— Directions for this task —
Using the data that follows, return exactly the lines from the one that contains "right hip: (569, 325)" through the one that contains "left eye: (864, 281)", ends included.

— Data provided —
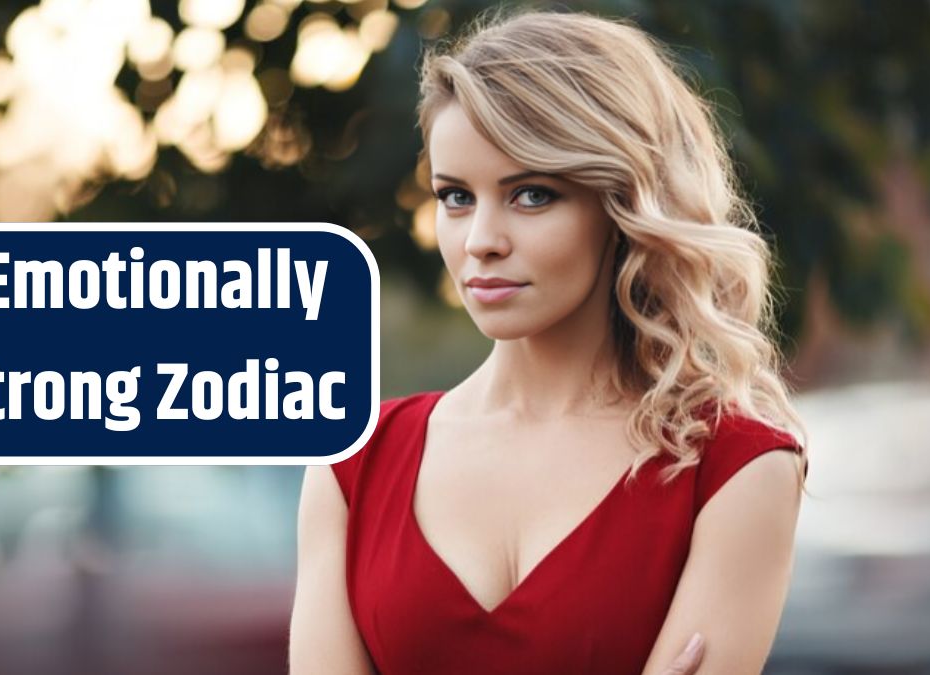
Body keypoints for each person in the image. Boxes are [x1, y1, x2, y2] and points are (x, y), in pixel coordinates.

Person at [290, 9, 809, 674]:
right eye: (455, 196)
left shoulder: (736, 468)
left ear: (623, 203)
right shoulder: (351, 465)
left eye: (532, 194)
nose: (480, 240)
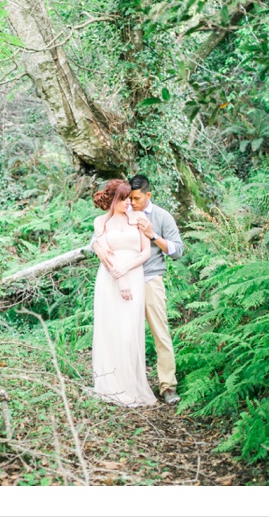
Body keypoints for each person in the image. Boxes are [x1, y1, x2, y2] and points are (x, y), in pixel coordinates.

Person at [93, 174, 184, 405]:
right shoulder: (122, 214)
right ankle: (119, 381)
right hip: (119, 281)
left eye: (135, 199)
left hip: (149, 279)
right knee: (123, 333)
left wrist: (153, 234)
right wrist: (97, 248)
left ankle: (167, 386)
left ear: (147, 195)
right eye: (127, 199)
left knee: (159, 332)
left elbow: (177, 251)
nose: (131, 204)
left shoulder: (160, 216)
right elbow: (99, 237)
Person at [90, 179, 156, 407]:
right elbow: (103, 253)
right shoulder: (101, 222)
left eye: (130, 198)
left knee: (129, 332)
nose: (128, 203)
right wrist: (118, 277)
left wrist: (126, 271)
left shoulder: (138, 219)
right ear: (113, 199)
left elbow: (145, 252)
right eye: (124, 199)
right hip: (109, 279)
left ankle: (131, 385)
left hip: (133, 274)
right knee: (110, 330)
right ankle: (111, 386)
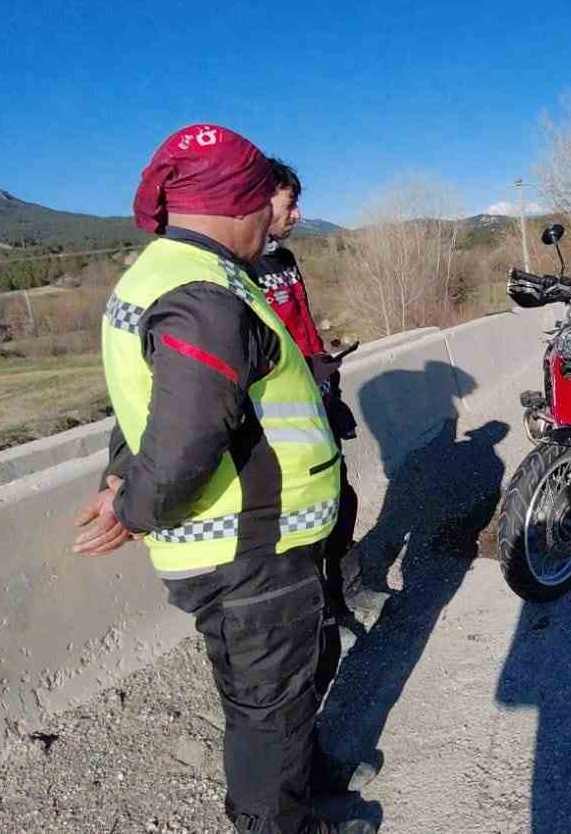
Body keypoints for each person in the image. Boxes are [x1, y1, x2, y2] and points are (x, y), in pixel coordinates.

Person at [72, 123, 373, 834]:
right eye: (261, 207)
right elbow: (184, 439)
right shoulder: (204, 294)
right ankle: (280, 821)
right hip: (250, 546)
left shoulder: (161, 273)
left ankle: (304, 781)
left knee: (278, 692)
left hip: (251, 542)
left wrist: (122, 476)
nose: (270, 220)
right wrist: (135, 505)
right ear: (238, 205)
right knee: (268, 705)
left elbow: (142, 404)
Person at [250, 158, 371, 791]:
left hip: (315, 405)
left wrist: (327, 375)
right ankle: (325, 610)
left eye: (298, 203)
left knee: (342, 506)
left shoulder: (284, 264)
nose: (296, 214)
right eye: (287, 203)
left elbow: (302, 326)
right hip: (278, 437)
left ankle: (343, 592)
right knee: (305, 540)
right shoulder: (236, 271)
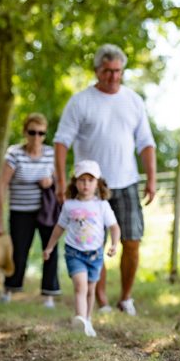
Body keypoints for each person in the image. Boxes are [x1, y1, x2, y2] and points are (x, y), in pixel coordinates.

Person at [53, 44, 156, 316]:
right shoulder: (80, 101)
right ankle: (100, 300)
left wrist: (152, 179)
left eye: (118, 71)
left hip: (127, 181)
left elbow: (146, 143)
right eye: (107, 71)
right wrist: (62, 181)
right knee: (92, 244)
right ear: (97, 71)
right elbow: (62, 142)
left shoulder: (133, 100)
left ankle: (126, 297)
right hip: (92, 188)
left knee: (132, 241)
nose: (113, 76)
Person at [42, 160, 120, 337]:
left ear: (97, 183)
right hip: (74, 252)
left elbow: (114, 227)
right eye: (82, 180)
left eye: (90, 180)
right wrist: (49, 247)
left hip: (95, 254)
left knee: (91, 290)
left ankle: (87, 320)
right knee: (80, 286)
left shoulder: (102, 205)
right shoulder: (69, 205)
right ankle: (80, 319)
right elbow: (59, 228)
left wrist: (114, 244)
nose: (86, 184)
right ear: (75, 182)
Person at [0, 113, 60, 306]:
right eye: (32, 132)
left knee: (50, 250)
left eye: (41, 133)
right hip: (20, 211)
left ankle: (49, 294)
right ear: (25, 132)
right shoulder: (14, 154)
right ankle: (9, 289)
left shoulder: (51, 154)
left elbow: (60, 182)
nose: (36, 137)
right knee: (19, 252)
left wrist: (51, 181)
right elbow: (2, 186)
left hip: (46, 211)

==

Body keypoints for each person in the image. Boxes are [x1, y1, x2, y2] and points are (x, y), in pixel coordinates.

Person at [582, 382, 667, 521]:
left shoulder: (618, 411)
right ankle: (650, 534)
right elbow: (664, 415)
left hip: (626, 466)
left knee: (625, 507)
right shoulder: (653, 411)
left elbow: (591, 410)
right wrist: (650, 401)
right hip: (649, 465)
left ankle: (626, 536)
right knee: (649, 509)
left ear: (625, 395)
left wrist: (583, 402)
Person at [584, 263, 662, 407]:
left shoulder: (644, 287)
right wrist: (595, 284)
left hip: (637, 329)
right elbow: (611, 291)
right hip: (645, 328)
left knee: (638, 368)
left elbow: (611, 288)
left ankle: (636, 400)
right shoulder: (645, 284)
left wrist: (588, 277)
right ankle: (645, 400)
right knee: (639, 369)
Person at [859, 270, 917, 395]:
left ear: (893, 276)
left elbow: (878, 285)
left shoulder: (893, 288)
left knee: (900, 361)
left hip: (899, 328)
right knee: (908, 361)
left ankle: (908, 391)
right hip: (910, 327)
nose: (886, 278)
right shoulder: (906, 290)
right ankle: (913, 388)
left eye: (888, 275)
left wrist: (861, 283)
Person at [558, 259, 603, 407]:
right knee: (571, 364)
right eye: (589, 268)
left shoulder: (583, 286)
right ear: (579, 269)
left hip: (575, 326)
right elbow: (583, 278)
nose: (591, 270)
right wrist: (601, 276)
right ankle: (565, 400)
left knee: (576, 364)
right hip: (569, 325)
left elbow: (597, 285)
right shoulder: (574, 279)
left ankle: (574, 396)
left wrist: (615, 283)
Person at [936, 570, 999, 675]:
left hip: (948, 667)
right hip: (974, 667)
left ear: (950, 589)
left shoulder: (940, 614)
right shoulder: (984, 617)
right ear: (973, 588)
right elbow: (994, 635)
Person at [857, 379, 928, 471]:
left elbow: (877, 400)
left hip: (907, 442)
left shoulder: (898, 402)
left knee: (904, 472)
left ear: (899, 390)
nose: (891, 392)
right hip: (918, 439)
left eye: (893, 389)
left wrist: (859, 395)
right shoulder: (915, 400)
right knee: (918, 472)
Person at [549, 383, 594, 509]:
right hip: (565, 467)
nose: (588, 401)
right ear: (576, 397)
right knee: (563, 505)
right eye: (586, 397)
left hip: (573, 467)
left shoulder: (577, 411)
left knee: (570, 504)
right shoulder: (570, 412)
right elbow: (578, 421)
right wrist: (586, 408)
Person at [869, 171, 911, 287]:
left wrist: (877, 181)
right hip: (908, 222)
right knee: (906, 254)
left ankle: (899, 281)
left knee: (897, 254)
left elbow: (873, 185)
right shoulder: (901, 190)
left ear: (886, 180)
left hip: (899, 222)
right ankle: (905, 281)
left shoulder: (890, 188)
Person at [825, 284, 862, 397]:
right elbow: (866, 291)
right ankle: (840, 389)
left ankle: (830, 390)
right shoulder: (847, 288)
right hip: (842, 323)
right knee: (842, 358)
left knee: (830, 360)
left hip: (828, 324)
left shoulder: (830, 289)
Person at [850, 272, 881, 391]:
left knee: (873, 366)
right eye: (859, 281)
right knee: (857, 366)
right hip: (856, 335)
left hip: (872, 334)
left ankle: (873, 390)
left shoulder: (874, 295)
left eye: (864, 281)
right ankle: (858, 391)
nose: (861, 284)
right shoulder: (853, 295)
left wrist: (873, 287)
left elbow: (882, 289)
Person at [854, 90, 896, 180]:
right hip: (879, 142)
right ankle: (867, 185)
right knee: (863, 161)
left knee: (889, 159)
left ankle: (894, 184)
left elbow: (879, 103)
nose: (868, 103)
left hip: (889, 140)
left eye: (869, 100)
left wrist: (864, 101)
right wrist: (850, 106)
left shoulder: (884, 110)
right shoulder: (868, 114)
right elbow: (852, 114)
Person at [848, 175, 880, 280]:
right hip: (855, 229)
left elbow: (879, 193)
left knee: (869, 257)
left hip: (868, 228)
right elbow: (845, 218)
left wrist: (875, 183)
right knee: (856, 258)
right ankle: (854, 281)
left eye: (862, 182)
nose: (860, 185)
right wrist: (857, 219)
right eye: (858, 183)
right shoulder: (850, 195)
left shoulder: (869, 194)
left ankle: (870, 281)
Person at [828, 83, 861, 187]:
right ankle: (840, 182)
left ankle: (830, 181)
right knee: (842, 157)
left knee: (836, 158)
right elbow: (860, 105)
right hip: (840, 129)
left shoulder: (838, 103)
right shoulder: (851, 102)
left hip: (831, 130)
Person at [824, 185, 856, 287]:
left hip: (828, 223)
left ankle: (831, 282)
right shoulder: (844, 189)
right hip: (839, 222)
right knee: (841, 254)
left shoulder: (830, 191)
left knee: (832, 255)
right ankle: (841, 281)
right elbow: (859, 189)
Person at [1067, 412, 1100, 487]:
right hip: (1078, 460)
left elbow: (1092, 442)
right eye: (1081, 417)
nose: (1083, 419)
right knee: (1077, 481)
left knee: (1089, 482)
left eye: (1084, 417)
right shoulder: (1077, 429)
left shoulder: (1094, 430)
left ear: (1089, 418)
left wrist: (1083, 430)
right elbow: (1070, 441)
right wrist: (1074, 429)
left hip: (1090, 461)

--

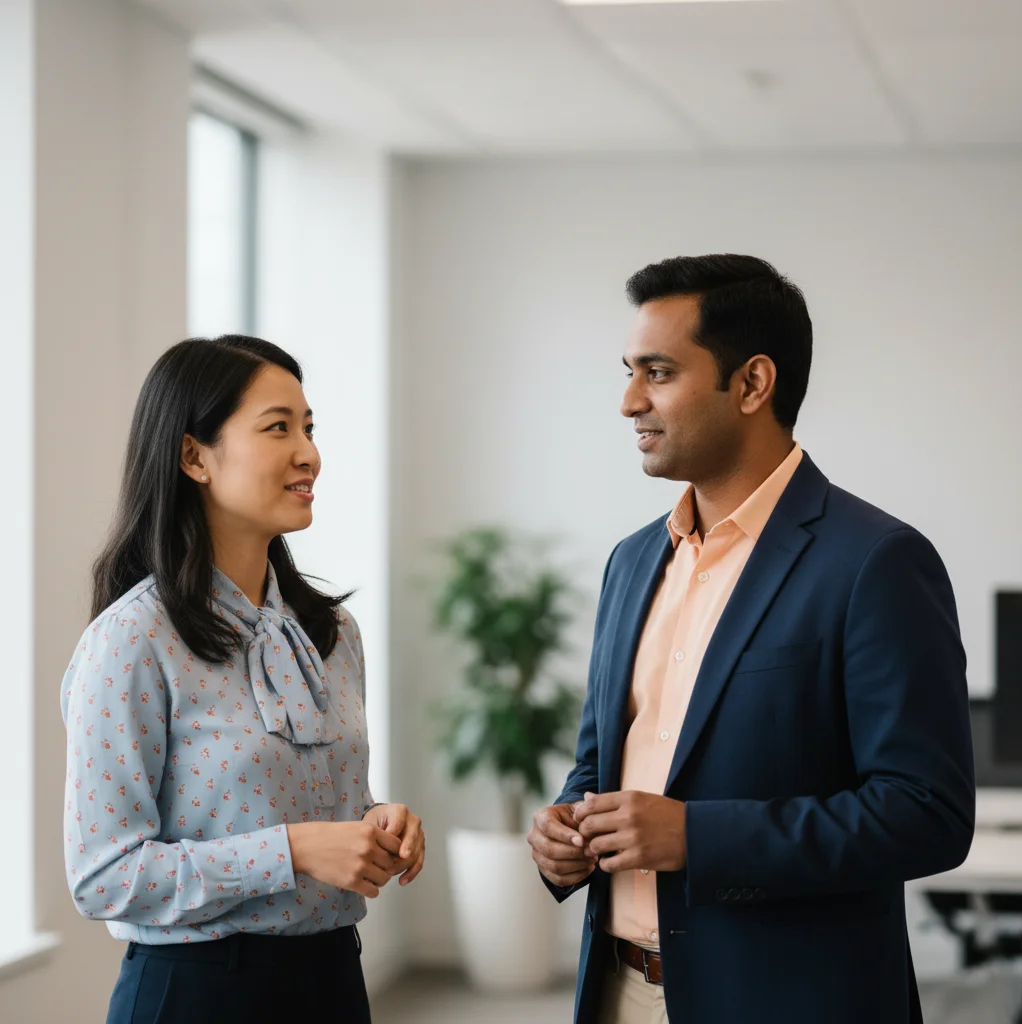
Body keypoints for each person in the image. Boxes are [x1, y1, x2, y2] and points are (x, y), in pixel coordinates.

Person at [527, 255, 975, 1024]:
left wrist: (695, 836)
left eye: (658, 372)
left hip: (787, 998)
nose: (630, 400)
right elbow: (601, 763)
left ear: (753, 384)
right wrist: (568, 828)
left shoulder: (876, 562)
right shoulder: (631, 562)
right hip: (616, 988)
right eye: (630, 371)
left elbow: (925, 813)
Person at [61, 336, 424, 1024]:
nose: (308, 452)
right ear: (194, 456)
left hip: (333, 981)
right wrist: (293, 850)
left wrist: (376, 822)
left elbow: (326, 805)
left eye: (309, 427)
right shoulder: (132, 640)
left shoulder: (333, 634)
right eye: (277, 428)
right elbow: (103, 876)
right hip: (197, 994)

— Reply —
right hip: (569, 325)
left elbow: (597, 285)
right shoulder: (574, 279)
left ankle: (574, 396)
left wrist: (615, 283)
Person at [936, 570, 999, 675]:
left hip: (948, 667)
right hip: (974, 667)
left ear: (950, 589)
left shoulder: (940, 614)
right shoulder: (984, 617)
right ear: (973, 588)
right elbow: (994, 635)
Person at [857, 379, 928, 471]:
left elbow: (877, 400)
left hip: (907, 442)
left shoulder: (898, 402)
left knee: (904, 472)
left ear: (899, 390)
nose: (891, 392)
right hip: (918, 439)
left eye: (893, 389)
left wrist: (859, 395)
right shoulder: (915, 400)
right knee: (918, 472)
Person at [549, 383, 594, 509]:
right hip: (565, 467)
nose: (588, 401)
right ear: (576, 397)
right knee: (563, 505)
right eye: (586, 397)
left hip: (573, 467)
left shoulder: (577, 411)
left knee: (570, 504)
right shoulder: (570, 412)
right elbow: (578, 421)
right wrist: (586, 408)
Person at [869, 171, 911, 287]:
left wrist: (877, 181)
right hip: (908, 222)
right knee: (906, 254)
left ankle: (899, 281)
left knee: (897, 254)
left elbow: (873, 185)
right shoulder: (901, 190)
left ear: (886, 180)
left hip: (899, 222)
right ankle: (905, 281)
left shoulder: (890, 188)
Person at [825, 284, 862, 397]:
right elbow: (866, 291)
right ankle: (840, 389)
left ankle: (830, 390)
right shoulder: (847, 288)
right hip: (842, 323)
right knee: (842, 358)
left knee: (830, 360)
left hip: (828, 324)
left shoulder: (830, 289)
Person at [850, 272, 881, 391]:
left knee: (873, 366)
right eye: (859, 281)
right knee: (857, 366)
right hip: (856, 335)
left hip: (872, 334)
left ankle: (873, 390)
left shoulder: (874, 295)
left eye: (864, 281)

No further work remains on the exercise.